Data shown:
[Start of Attachment]

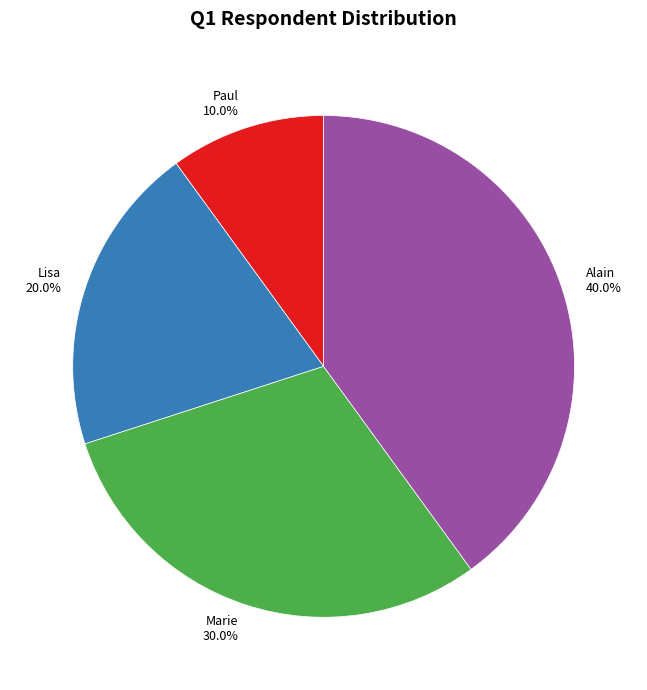

Does Marie represent more than half of the total?

No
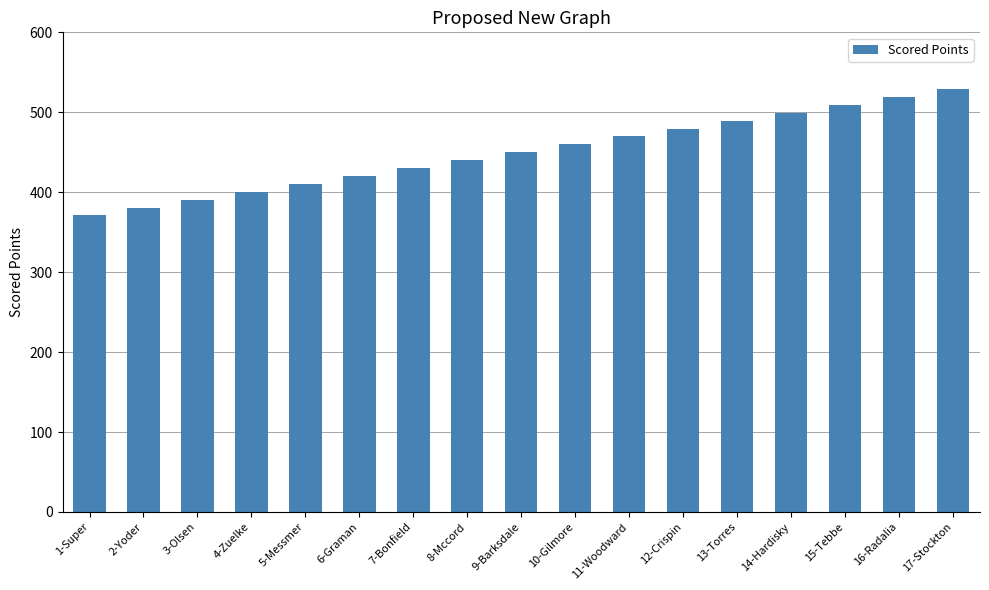

What is the difference between the maximum and minimum values?

158.2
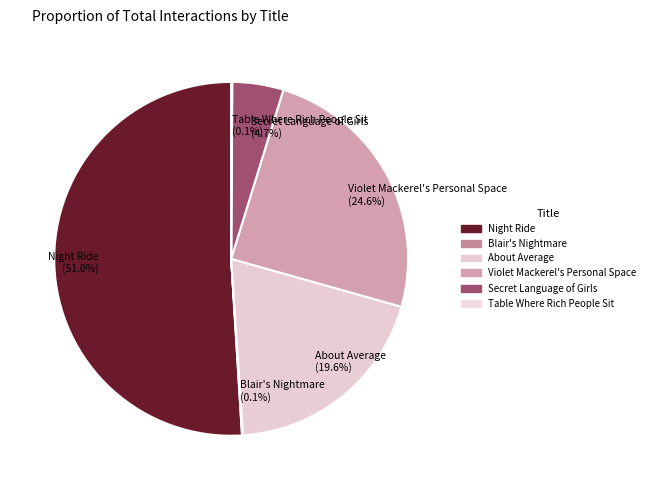

True or false: Night Ride accounts for 51% of the total.

True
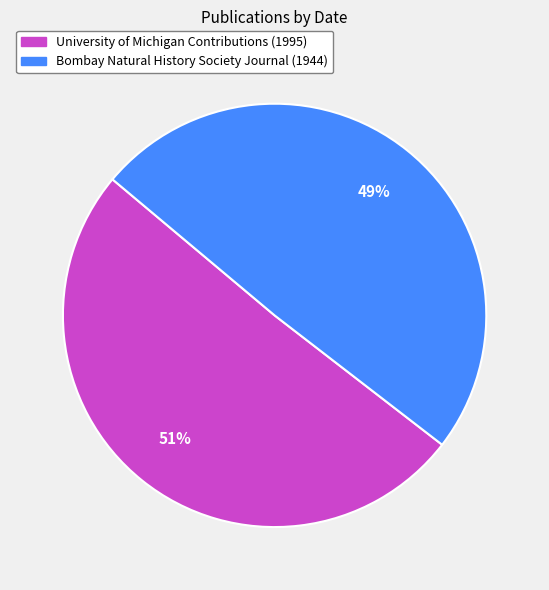

How many slices are in this pie chart?

2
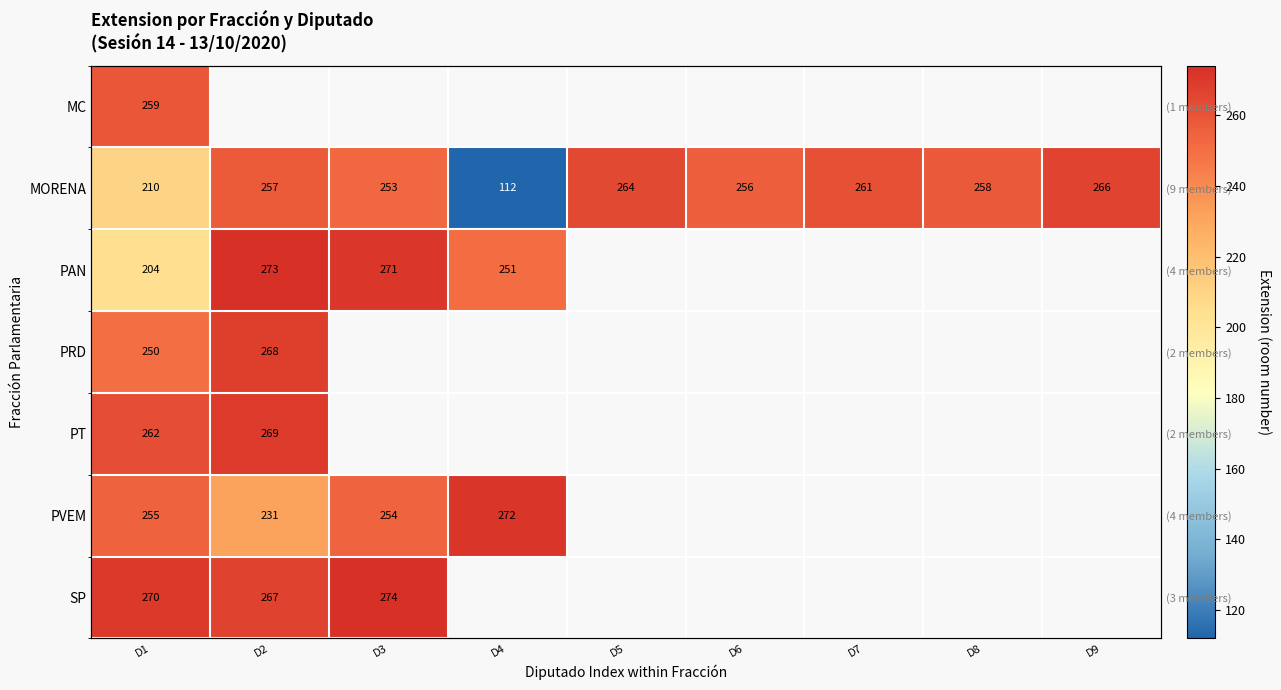

At which category is the sum across all series the highest?

D1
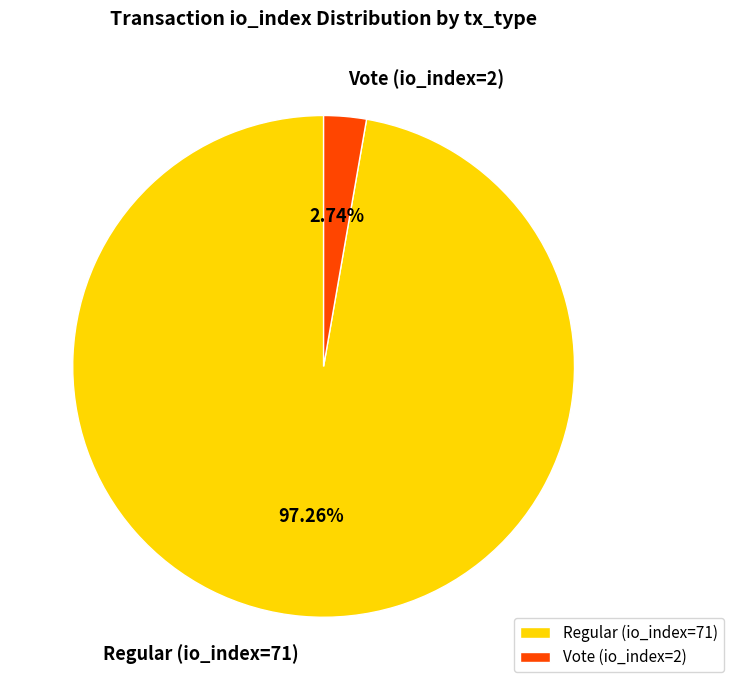

Which has a higher value, Regular (io_index=71) or Vote (io_index=2)?

Regular (io_index=71)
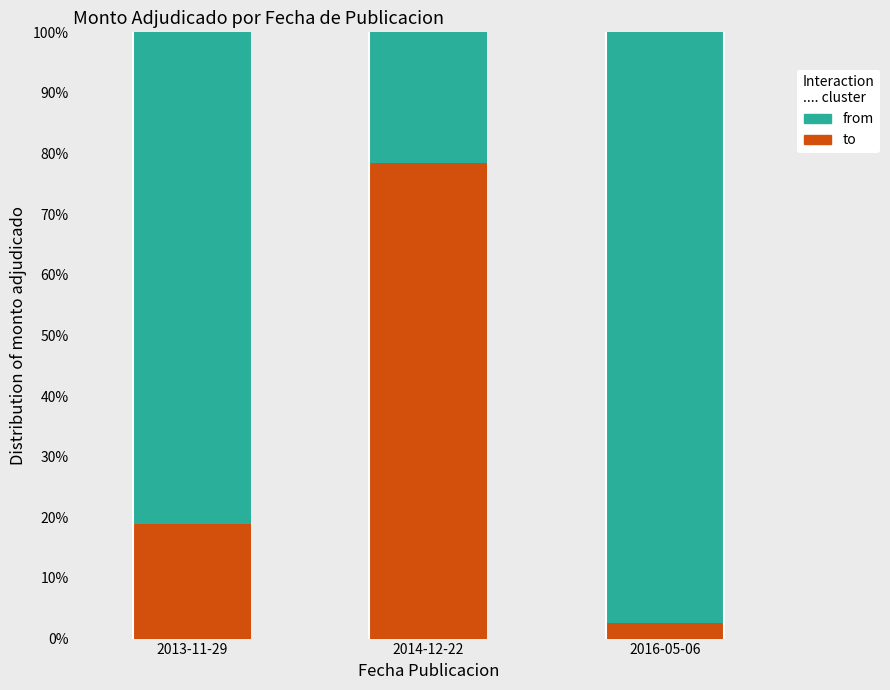

What are all the series names shown in the legend?

from, to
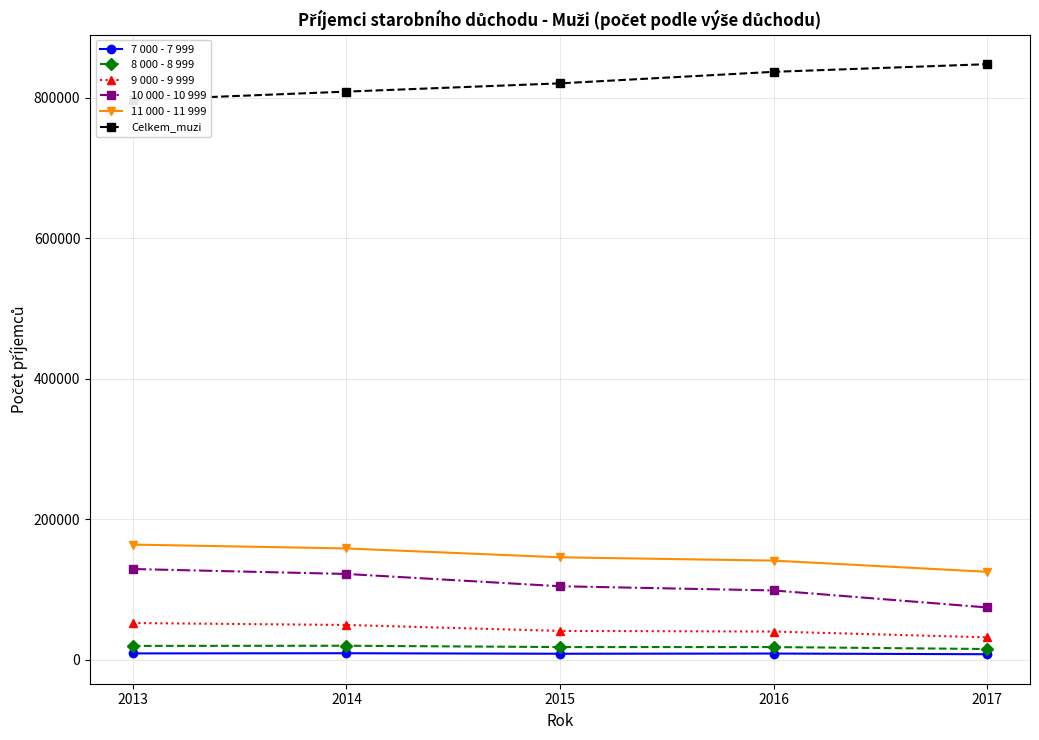

What is the sum of all 7 000 - 7 999 values?

43532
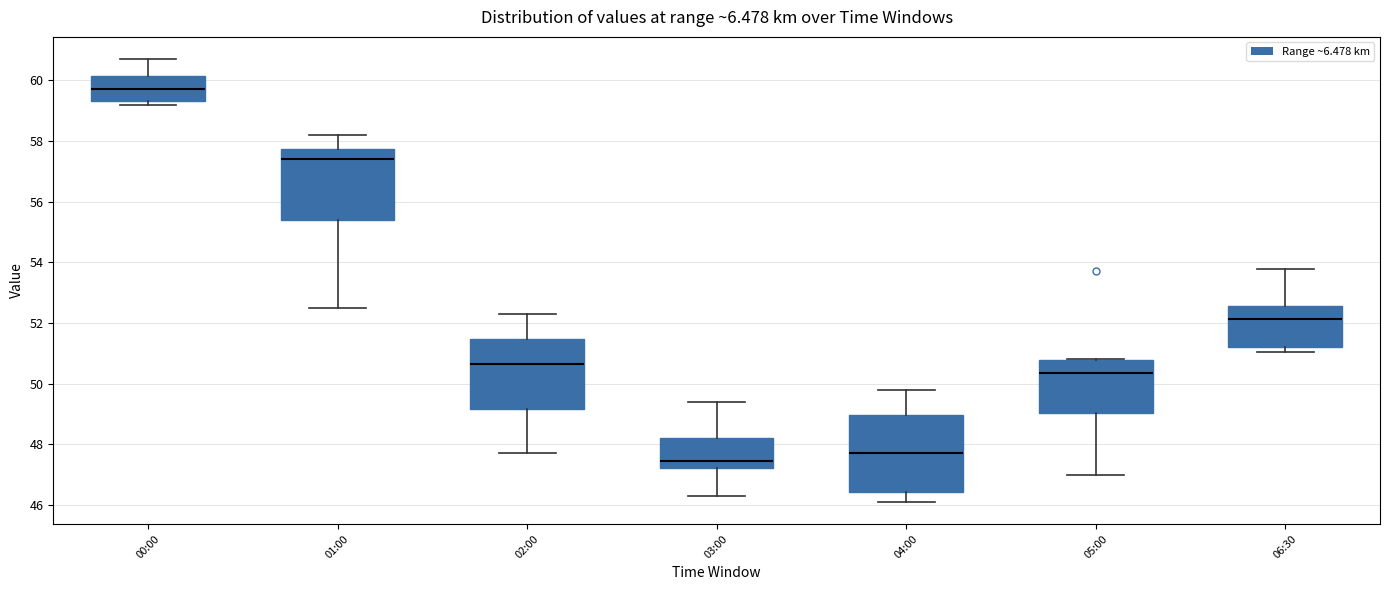

Where does the median line of the box for 01:00 sit on the y-axis? The values are not printed on the chart, so give them approximately, as read against the axis.

57.4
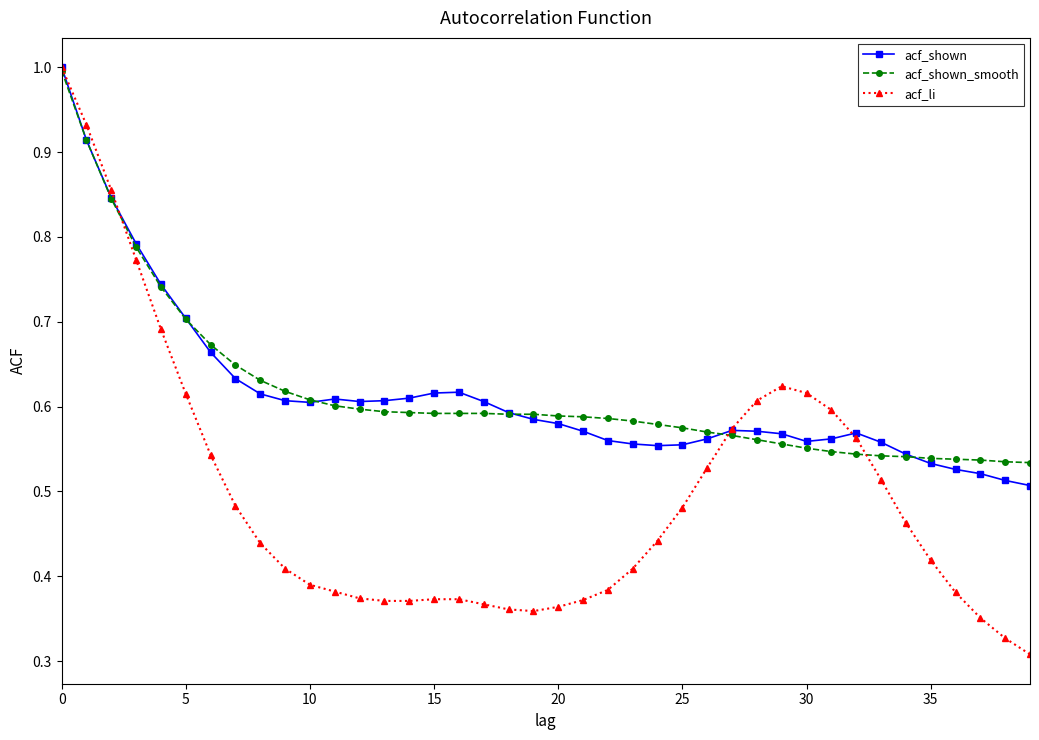

What is the sum of all acf_shown values?

24.6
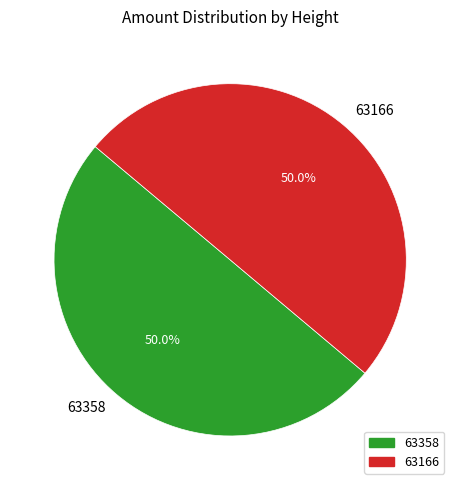

To the nearest percent, what percentage of the pie is 63358?

50%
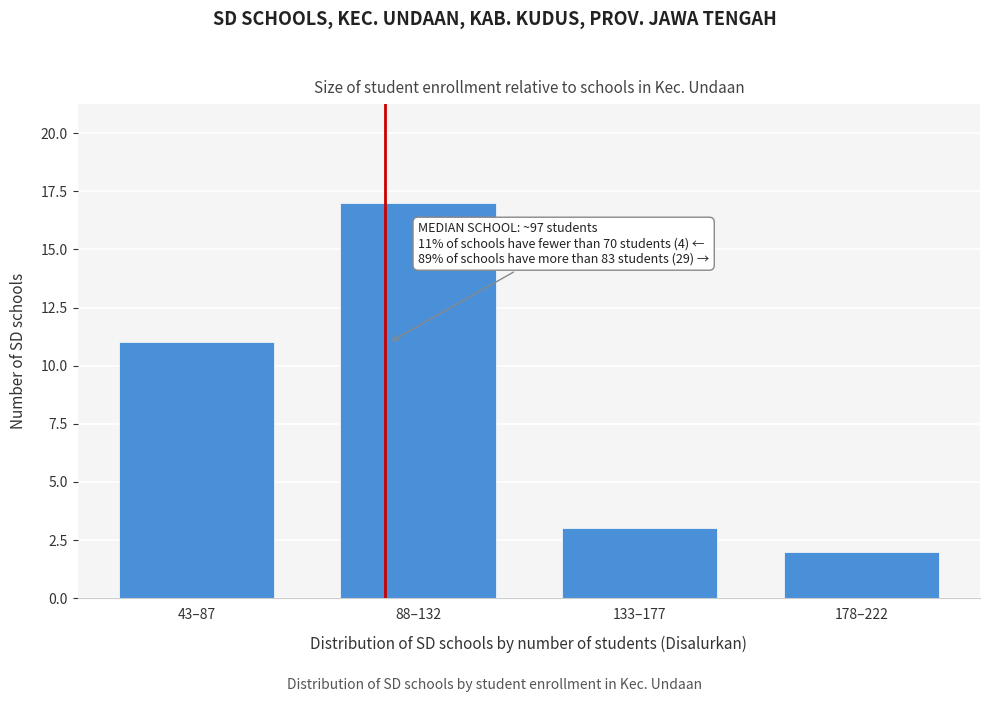

Reading left to right, list all the values displayed in this chart.

43–87=11	88–132=17	133–177=3	178–222=2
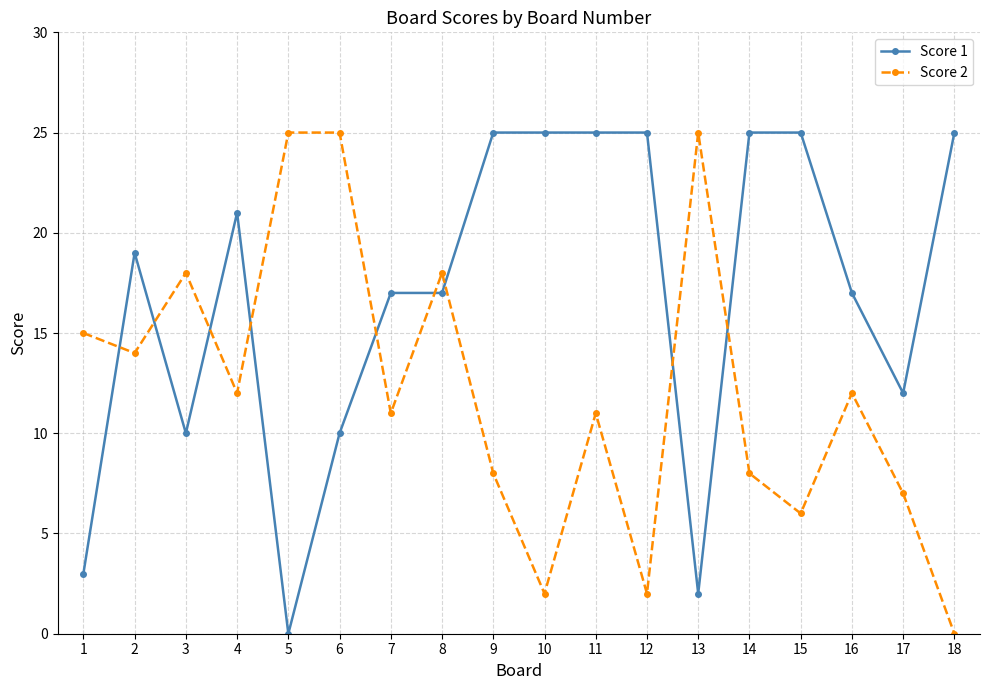

Between which two adjacent categories do Score 2 and Score 1 first intersect?

1 and 2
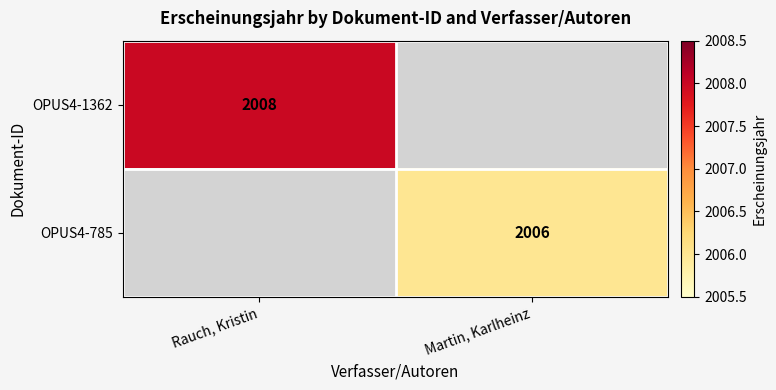

How many data points does each series have?

2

[End of Attachment]

Exercise details: Swap "adjacent" for "neighboring" in the stretch from the line containing "What is the sum of all acf_shown values?" through the end of the records, and write that stretch out again with nothing else changed. Leave the pictures out.

Output of the task:
What is the sum of all acf_shown values?

24.6

To the nearest percent, what percentage of the pie is 63358?

50%

Reading left to right, list all the values displayed in this chart.

43–87=11	88–132=17	133–177=3	178–222=2

Between which two neighboring categories do Score 2 and Score 1 first intersect?

1 and 2

How many data points does each series have?

2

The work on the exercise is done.